Having worked on the National Vision programme of a Middle Eastern country that had its population double over four years and where half the city has been built from scratch over seven years, I understand the complexities of a major metropolitan building programme.
But nothing I've known previously has been as complex and challenging as the Christchurch rebuild.
Comparisons with other disasters and other cities in the world almost seem unhelpful to me because the sheer size and dynamics involved in rebuilding Christchurch are unprecedented.
The constant earthquakes, the need to apportion liability between events and the key players, the High Court decision in 2012 which clarified responsibilities between insurers and EQC, the new building codes for Christchurch, the categorising of land, the significant issues with liquefaction, the difficulties customers face understanding their entitlements and the decisions they need to make for their future - all these have created a unique set of circumstances that challenges everyone.
One local builder told me, his industry is challenging preconceived notions of how to go about a safe and sustainable rebuild programme. He explains builders need to adopt a new paradigm for the way they work in Christchurch.
Some are struggling to get their heads around the role of a project management office and the complexities of repairing and rebuilding thousands of homes in a co-ordinated and efficient way over a short period of time.
However, many Christchurch businesses have come to grips with the new economic and commercial landscape in which they now find themselves. Insurance companies have settled over $7.5 billion of commercial and residential claims since the earthquakes - $1b of that went on business interruption insurance, ensuring businesses in Christchurch could re-establish themselves, that people could continue to be employed and ensure their pay packets were intact.
Yes, there are a number in the community who are still in distress.

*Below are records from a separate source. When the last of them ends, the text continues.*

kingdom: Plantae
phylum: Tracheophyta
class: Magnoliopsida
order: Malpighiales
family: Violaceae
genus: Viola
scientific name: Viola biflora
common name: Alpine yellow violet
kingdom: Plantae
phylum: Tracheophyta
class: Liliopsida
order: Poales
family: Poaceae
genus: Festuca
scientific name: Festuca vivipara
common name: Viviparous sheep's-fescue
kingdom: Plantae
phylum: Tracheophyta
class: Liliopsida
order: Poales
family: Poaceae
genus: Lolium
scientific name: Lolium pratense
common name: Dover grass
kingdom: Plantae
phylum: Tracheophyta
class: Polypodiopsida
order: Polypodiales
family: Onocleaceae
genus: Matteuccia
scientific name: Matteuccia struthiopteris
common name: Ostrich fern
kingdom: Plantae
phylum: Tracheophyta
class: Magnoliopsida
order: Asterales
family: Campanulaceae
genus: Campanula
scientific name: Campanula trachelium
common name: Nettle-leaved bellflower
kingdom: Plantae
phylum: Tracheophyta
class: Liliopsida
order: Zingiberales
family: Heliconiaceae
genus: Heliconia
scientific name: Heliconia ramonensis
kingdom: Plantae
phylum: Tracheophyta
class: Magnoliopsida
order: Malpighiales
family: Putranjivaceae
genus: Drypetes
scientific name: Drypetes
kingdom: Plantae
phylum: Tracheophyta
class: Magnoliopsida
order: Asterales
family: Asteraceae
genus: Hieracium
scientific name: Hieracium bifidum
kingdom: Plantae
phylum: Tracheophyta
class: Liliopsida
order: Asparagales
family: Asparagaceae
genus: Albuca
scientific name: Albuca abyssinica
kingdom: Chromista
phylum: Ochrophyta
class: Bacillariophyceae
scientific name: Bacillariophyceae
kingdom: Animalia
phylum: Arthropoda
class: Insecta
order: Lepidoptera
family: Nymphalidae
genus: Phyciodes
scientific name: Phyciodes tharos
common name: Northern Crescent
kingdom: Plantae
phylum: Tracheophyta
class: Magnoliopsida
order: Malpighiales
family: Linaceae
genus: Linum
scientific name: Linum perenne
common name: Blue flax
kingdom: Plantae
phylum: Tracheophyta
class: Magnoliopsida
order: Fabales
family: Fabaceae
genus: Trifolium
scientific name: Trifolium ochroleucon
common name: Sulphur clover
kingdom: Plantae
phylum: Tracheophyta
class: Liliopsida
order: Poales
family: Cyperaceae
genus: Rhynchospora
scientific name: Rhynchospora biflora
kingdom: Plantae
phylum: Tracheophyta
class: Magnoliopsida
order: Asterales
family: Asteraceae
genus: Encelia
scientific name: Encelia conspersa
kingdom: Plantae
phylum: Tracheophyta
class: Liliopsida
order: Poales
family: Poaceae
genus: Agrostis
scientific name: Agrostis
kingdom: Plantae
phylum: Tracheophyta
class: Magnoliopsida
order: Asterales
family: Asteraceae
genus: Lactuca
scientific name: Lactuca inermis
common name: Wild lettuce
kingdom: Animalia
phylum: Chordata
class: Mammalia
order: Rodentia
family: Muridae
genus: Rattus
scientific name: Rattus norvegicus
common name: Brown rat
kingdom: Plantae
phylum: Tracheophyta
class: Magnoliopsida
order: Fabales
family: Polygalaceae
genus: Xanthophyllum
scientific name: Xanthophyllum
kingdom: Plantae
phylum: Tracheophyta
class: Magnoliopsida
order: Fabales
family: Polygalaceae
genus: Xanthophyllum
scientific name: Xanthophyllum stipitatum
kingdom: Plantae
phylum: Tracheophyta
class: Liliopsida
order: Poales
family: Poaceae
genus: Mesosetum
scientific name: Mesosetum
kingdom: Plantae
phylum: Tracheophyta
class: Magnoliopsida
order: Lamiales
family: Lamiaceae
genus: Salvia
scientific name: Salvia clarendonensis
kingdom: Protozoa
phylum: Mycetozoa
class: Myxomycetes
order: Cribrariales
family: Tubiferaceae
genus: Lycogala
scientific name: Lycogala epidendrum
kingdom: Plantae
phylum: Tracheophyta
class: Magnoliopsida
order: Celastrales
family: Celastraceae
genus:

From my limited experience, insurance companies are prioritising those who they know are most vulnerable.
The wellbeing of the people of Christchurch is at the top of the agenda of most of the meetings I attend.
It's clear that the rebuild programme is ramping up. In 2014 more than 30 per cent of the total residential rebuild and repairs programme will be undertaken.
In 2015 it will continue apace and it will be wrapped up by the end of 2016.
Certainly there may be a handful of challenging cases that may continue, but as the year 2016 comes to a close, the insurance industry will have played an indelible role in helping to transform Christchurch.
My three young sons lived through the major Christchurch earthquakes.
So I'm very proud to tell them that I am part of an industry that is competently and diligently supporting the recovery and rebuild of Christchurch, helping to secure their futures in the city that is their home.
Samson Samasoni joined the Insurance Council of New Zealand as communications manager in June after more than a decade overseas working mostly in the Middle East.